> **Extrait à analyser**:
▼

La société Malabar soutient que c'est grâce à son intervention auprès de France 2 que la société Cargo a pu conclure un accord direct avec France 2 pour la couverture de presse en Inde, qu'elle avait présenté la société Cargo à France 2 en tant que repreneur agréé par la société Malabar qui poursuivrait l'activité de celle-ci en Inde, qu'il était convenu que la société Cargo rachète les parts de la société Malabar, que des discussions tripartites ont eu lieu avec France 2, que le contrat de la société Malabar a été utilisé comme trame pour établir le contrat de la société Cargo, que la société Cargo a ainsi commis des actes de concurrence déloyale en évinçant la société Malabar des négociations et en concluant directement avec France 2.
Elle soutient que la société Cargo a bien repris l'activité de la société Malabar en Inde et qu'elle devait racheter le matériel, reprendre le personnel et racheter le fonds de commerce de la société Malabar, le rachat de parts devant intervenir pour 150 000 euro, mais qu'elle n'a rien payé et a contesté le prix.
Elle indique que la société Cargo a bien utilisé le matériel appartenant à la société Malabar dans les locaux de New Delhi, qu'elle a utilisé les " rushes " de la société Malabar sans son autorisation, qu'elle a de sa propre initiative, inséré dans ses propres reportages livrés à France 2, des images tournées par la société Malabar et qui se trouvaient dans les locaux de la société Malabar à New-Delhi, qu'en reprenant ces images, sans bourse délier, la société Cargo a commis des actes de concurrence déloyale au détriment de la société Malabar et commis une faute dont elle doit réparation, qu'en effet, les images extraites de " rushes " précédemment tournés par la société Malabar mais n'ayant pas fait l'objet d'une facturation à France 2 et ne figurant pas sur les bilans récapitulatifs, visés aux articles 8.3 et 8.6 du contrat, n'étaient pas la propriété de France 2 et ne pouvaient être repris par la société Cargo pour les utiliser sans son autorisation.
Elle soutient enfin que la société Cargo aurait commis à son égard des actes de concurrence déloyale en utilisant frauduleusement des " rushes " qui n'avaient pas été achetés par France 2 et qui étaient restés dans les locaux de New Delhi, en les intégrant dans ses propres reportages transmis ensuite à France 2, alors qu'ils étaient restés la propriété exclusive de la société Malabar.
La société Cargo conteste avoir commis une faute en signant le contrat avec France 2 et conteste avoir évincé la société Malabar. Elle rappelle qu'il n'a jamais été question que la société Cargo rachète l'activité de la société Malabar en Inde, ni que la société Malabar cède le contrat liant la société Malabar à France 2, ledit contrat venant à expiration et n'étant pas transmissible, car conclu " intuitu personae " en considération de la personne de Monsieur M. Elle indique également qu'il n'a jamais été question de procéder à une quelconque cession de fonds de commerce et qu'il n'y avait ni contrat, ni activité à céder.

▲

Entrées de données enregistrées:
▼

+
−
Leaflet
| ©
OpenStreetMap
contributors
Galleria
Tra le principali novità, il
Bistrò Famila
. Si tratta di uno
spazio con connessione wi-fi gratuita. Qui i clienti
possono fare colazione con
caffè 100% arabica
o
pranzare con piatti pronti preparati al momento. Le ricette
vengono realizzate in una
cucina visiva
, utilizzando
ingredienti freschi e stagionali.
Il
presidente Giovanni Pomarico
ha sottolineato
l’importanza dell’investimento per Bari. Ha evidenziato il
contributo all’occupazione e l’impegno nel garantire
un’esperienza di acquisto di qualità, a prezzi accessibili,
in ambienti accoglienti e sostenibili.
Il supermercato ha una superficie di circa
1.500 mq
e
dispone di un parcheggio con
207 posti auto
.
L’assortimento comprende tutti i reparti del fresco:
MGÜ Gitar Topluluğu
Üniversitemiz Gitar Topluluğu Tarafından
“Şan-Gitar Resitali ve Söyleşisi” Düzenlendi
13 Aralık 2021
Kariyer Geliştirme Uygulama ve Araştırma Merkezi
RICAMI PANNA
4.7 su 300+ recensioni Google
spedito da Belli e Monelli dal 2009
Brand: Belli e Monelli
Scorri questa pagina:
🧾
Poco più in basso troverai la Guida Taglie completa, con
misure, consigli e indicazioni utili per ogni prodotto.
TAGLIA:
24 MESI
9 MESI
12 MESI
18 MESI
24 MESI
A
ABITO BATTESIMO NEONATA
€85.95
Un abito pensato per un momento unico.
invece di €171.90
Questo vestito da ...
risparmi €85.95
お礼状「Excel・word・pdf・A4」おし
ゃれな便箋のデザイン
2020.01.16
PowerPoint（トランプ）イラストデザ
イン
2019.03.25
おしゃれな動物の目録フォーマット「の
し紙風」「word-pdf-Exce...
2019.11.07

▲

> **Travaux demandés**:
1 - Transcrivez fidèlement le passage de l'extrait sur le litige entre Malabar et Cargo qui va de « Elle soutient que » jusqu'à « contesté le prix. ».
2 - Selon l'extrait sur le litige entre Malabar et Cargo, pourquoi la société Cargo affirme-t-elle que le contrat liant la société Malabar à France 2 ne pouvait pas être cédé ? Répondez en une à trois phrases.
3 - Prolongez l'extrait sur le litige entre Malabar et Cargo à partir de sa dernière phrase.

> **Réponses par consigne**:
1 -
Elle soutient que la société Cargo a bien repris l'activité de la société Malabar en Inde et qu'elle devait racheter le matériel, reprendre le personnel et racheter le fonds de commerce de la société Malabar, le rachat de parts devant intervenir pour 150 000 euro, mais qu'elle n'a rien payé et a contesté le prix.

2 - D'après la société Cargo, ce contrat arrivait à expiration et n'était pas transmissible. Il avait en effet été conclu « intuitu personae », en considération de la personne de Monsieur M.

3 -
Elle conteste en outre tout préjudice subi par la société Malabar, le contrat liant France 2 à la société Malabar venant à terme le 30 avril 2010 et n'étant pas renouvelable.
Elle rappelle qu'elle a, de bonne foi, écrit aux associés de la société Malabar pour leur proposer de racheter une partie du matériel resté en Inde pour 12 000 euro, et de verser à Arnauld M. la somme de 15 000 euro au titre de son intervention dans le cadre de la conclusion du contrat à intervenir entre la société Cargo et France 2, ce qu'il a refusé. Elle indique que la société Malabar ne justifie en outre ni de la valeur ni de sa propriété du matériel dont elle réclame le paiement et qu'elle n'a jamais mis en demeure la société Cargo de le lui restituer.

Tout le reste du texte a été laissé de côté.